Fondazione Giorgio Cini. Tutto Tiziano Terzani: è online l’archivio del grande giornalista e reporter italiano

Venezia – Tutto Tiziano Terzani: è online l’archivio del grande giornalista e reporter italiano.

«Con la pubblicazione online dell’archivio custodito alla Fondazione Giorgio Cini, si restituisce un ritratto inedito del noto giornalista scomparso nel 2004, a partire dai suoi documenti personali. La condivisione di circa 20.000 oggetti digitali rappresenta una delle più recenti sfide del centro d’eccellenza ARCHiVe, da anni impegnato nella valorizzazione dell’immenso patrimonio presente sull’isola di San Giorgio Maggiore a Venezia e non solo.

“La storia esiste solo se qualcuno la racconta”

Tiziano Terzani.

La Fondazione Giorgio Cini racconta la vita del grande “viaggiatore” Tiziano Terzani con la pubblicazione online dell’intero archivio donato nel 2014 dalla moglie Angela Terzani Staude alla Fondazione stessa.

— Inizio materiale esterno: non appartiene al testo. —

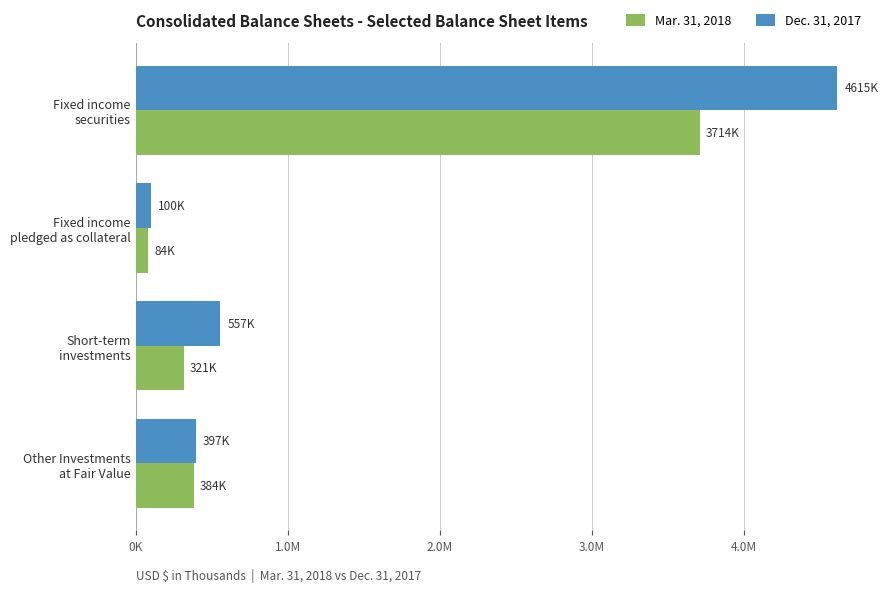

What are all the series names shown in the legend?

Mar. 31, 2018, Dec. 31, 2017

Dopo una prima fase di riordino, il progetto sull’archivio Terzani si è sviluppato con la descrizione archivistica dei documenti sulla piattaforma online e il parallelo lavoro di messa in sicurezza e condizionamento dei materiali. A seguire, il centro ARCHiVe ha realizzato la digitalizzazione dell’intera collezione di positivi fotografici, assieme ad altri materiali particolarmente rilevanti, per renderli accessibili al pubblico, attuando così uno degli obiettivi della Fondazione: il promuovere le nuove modalità di diffusione del sapere e la vitalità della cultura.

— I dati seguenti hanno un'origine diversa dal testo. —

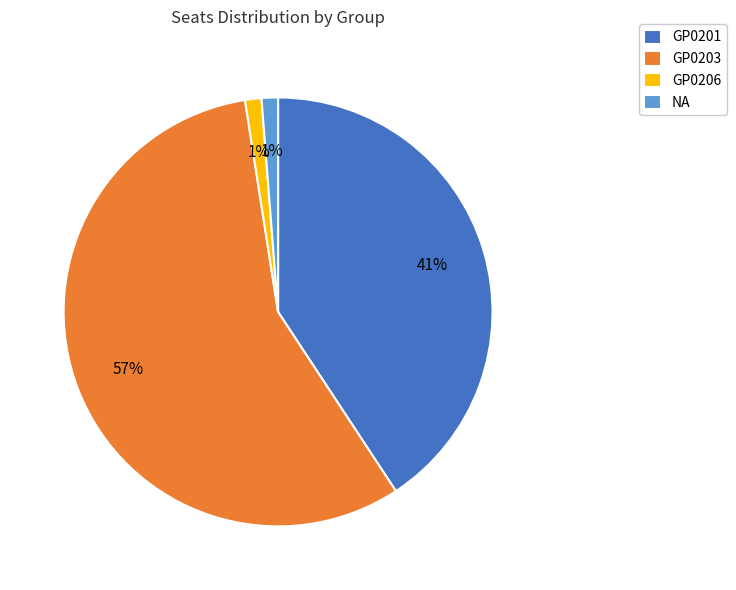

What is the largest slice in the pie chart?

GP0203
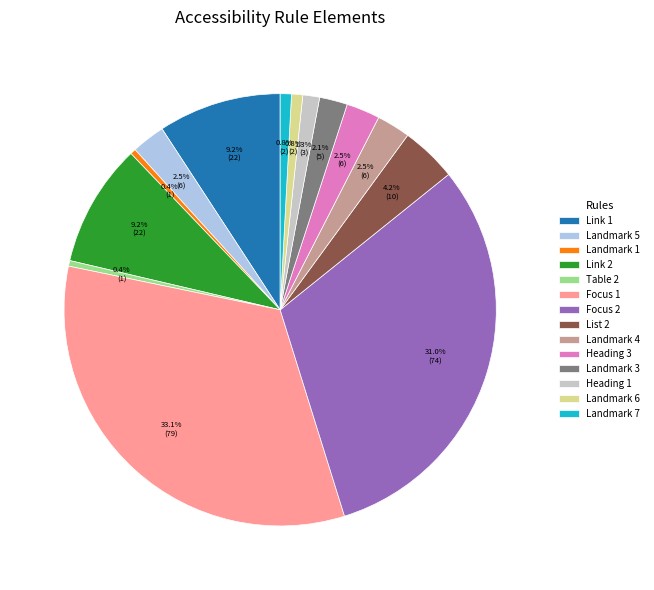

Between Landmark 1 and List 2, which is larger?

List 2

“Leattività del centro ARCHiVe e del Centro Studi di Civiltà e Spiritualità Comparate – afferma Renata Codello, Segretario Generale della Fondazione Cini- sono state prioritariamente orientate alla lavorazione e alla pubblicazione del Fondo Terzani per lungo tempo e ora possiamo affermare di aver raggiunto l’importante obiettivo di valorizzazione e divulgazione che ci eravamo prefissi. Poter ripercorrere i viaggi e rileggere gli appunti che accompagnano le foto di Tiziano Terzani è un modo per entrare a fondo nei suoi libri e coglierne un’essenza ad oggi inedita”.

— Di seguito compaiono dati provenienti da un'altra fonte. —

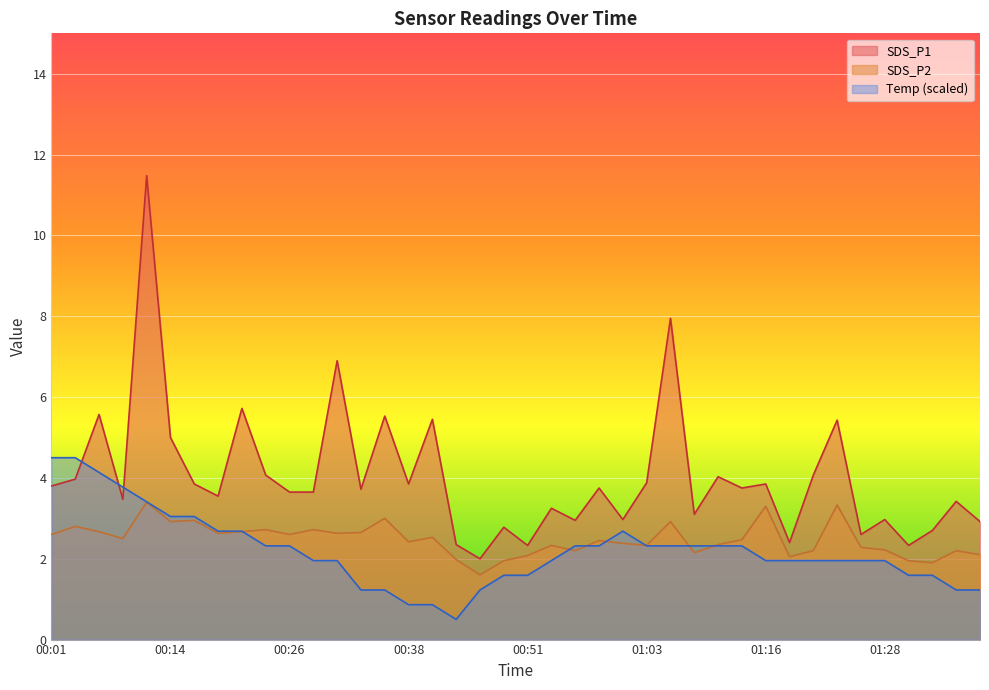

Rank the series at 01:21 from highest to lowest value.

SDS_P1, SDS_P2, Temp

L’archivio è da oggi disponibile nel sito della Fondazione al seguente indirizzo:

https://archivi.cini.it/civiltacomparate/archive/IT-CSC-GUI001-000002/fondo-tiziano-terzani.html

L’Archivio Terzani è costituito da una ricca raccolta di materiali eterogenei e di grande interesse per tutti coloro che volessero ripercorrere l’avventura di uno dei grandi giornalisti e reporter italiani, nonché per osservare da vicino i cambiamenti epocali che hanno scosso il XX secolo e che Terzani ha saputo raccontare con rara maestria. L’archivio, organizzato in 388 fascicoli all’interno di 214 faldoni, tra le varie tipologie di documenti comprende: scritti preparatori per i libri e per gli articoli pubblicati dai quotidiani con i quali collaborava (Der Spiegel, Repubblica, Corriere della Sera, l’Espresso, Il Giorno, Il Messaggero); circa 8.000 positivi e 77.000 negativi; taccuini con appunti di viaggio, utilizzati per la stesura degli scritti; diari; corrispondenza professionale e personale; carte geografiche, cartoline e altro materiale legato ai viaggi; documentazione anagrafica come passaporti e fototessere».

Positivi Cina

Fondazione Giorgio Cini Onlus, Isola di S.Giorgio Maggiore, Venezia

Tiziano Terzani (Firenze, 14 settembre 1938 – Orsigna, 28 luglio 2004) è stato un giornalista e scrittore capace con le sue opere di avere grande risonanza nel mondo culturale italiano e mondiale. Ha collaborato con alcune delle più importanti testate giornalistiche italiane (la Repubblica, Corriere della Sera, Il Messaggero, Il Giorno, L’Espresso) ed è stato corrispondente per il settimanale tedesco Der Spiegel dal 1971 al 1996. Profondo conoscitore dell’Oriente, nel quale trascorse gran parte della vita, ne catturò i cambiamenti sociali e culturali, attraverso numerosi scritti (Pelle di leopardo, Giai Phong!La liberazione di Saigon, La porta proibita, Buonanotte signor Lenin, Un indovino mi disse, In Asia, Lettere contro la guerra) e migliaia di fotografie. Alla fine degli anni ’90 Terzani abbandonò il giornalismo e intraprese un percorso introspettivo originato dalle delusioni professionali e dalla scoperta della malattia. Le riflessioni nate da questo cammino daranno vita alle ultime due opere: Un altro giro di giostra e La fine è il mio inizio, pubblicato postumo.